Though malnourishment may be history, famine is not. In fact, FAO, Food and Agriculture Organization of the UN, estimates that, worldwide, 842 billion people were undernourished in 2011-13.
Poor people have smaller budgets, which means a greater share of their expenditure is adjudicated to food. So, it comes without surprise that, the large increase in food prices witnessed in the end of the last decade (2006-2008 and again in 2010) had severe consequences such as decreasing the nutritional status of the poor and forcing them into a vicious cycle – also known as poverty trap, which is a spiraling mechanism that forces people to remain poor.

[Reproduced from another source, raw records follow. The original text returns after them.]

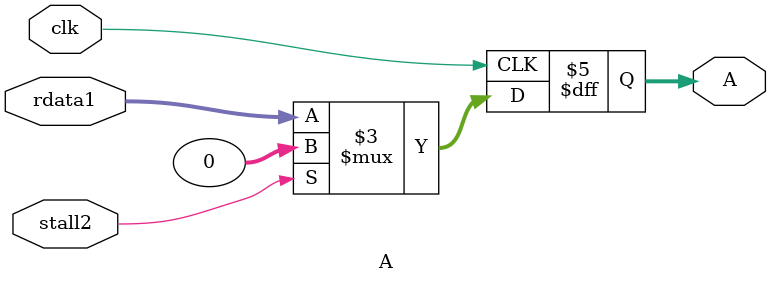
<source format=v>
`timescale 1ns / 1ps


module A(
input [31:0]rdata1,
input clk,
input stall2,
output reg [31:0]A
    );
    always@(posedge clk)
    begin
        if(stall2) A <= {32{0}};
        else begin
            A <= rdata1;
        end
        
    end
endmodule

</source>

The idea is quite simple, with wage people buy food which gives them strength to work and earn wages. This establishes a relationship between income today and income tomorrow.
A necessary condition for a poverty trap to exist is that the capacity curve intersects the 45-degree line from below at some point (S-shape curve).
The S-shape curve is made of two relations, or functions: the relationship between wage and nutrition (how much better do you eat if you have little more income) and the relationship between nutrition and productivity (how much stronger do you become if you have a bit more to eat).
Assuming this hypothesis holds means the poor should eat as much as they can – after paying for unavoidable expenses, expenditure on food would first increase more than proportionately, and then less than proportionately. In economics, we say this exposes the decreasing marginal effects of increasing food consumption: the first calories are just used to survive, and the next ones are used for strength; as calorie intake increases, the marginal effect of consuming them decreases.
But if nutrition is so important, why don’t people spend every available cent on extra calories? What stands in the way of better nutrition for the underprivileged? And what are the possible policy implications of this?
To better understand the behavior of the poor we can start by looking at their choices. From PoorEconomics we know that, worldwide, people living with less than 1$ per day spend 45-75% of their household budget on food. The difference may be due to food prices but it also underlines different consumption choices.
The poor have two ways of increasing their calorie consumption: they can eat more by spending more money on food (quantity) or they can eat differently by spending money on more nutritious options (quality).
So, how does calorie intake relates to the poor? Angus Deaton estimates a regression function for log calories and log per capita expenditures in India and concludes that when total expenditure increases by 10%, the consumption of calories increases by about 3.5%. The fact is that, when given the possibility of spending more money on food, people have to choose between eating more and eating tastier food. For example, rice has higher nutritious value than shrimp but when given the possibility to spend more money on food, people may choose to eat more shrimp instead of only eating rice because it tastes better.
It would be interesting to discuss both income effects and substitution effects to better illustrate on this matter but, in summary, a poor household who is 10% richer spends about 7% of the increase on food, and this extra spending is shared 50/50: half on more calories and half to get better tasting or more expensive calories. Even among the poorest of the poor, an increase in economic well-being has a positive, but less than 100%, impact on calories consumed.
Numerous countries use food subsidies and food stamps to encourage greater nutrition. In India, for example, the government recently introduced a subsidy scheme for rice. But before tackling the issue it is important to know if there actually is a poverty trap. If the previously discussed assumptions hold, a poverty trap opens the possibility of a “big push”: a minor action could have big benefits, which is socially desirable. But, if there is no real poverty trap, helping the poor in this way will simply be a form of wealth redistribution without efficiency gains.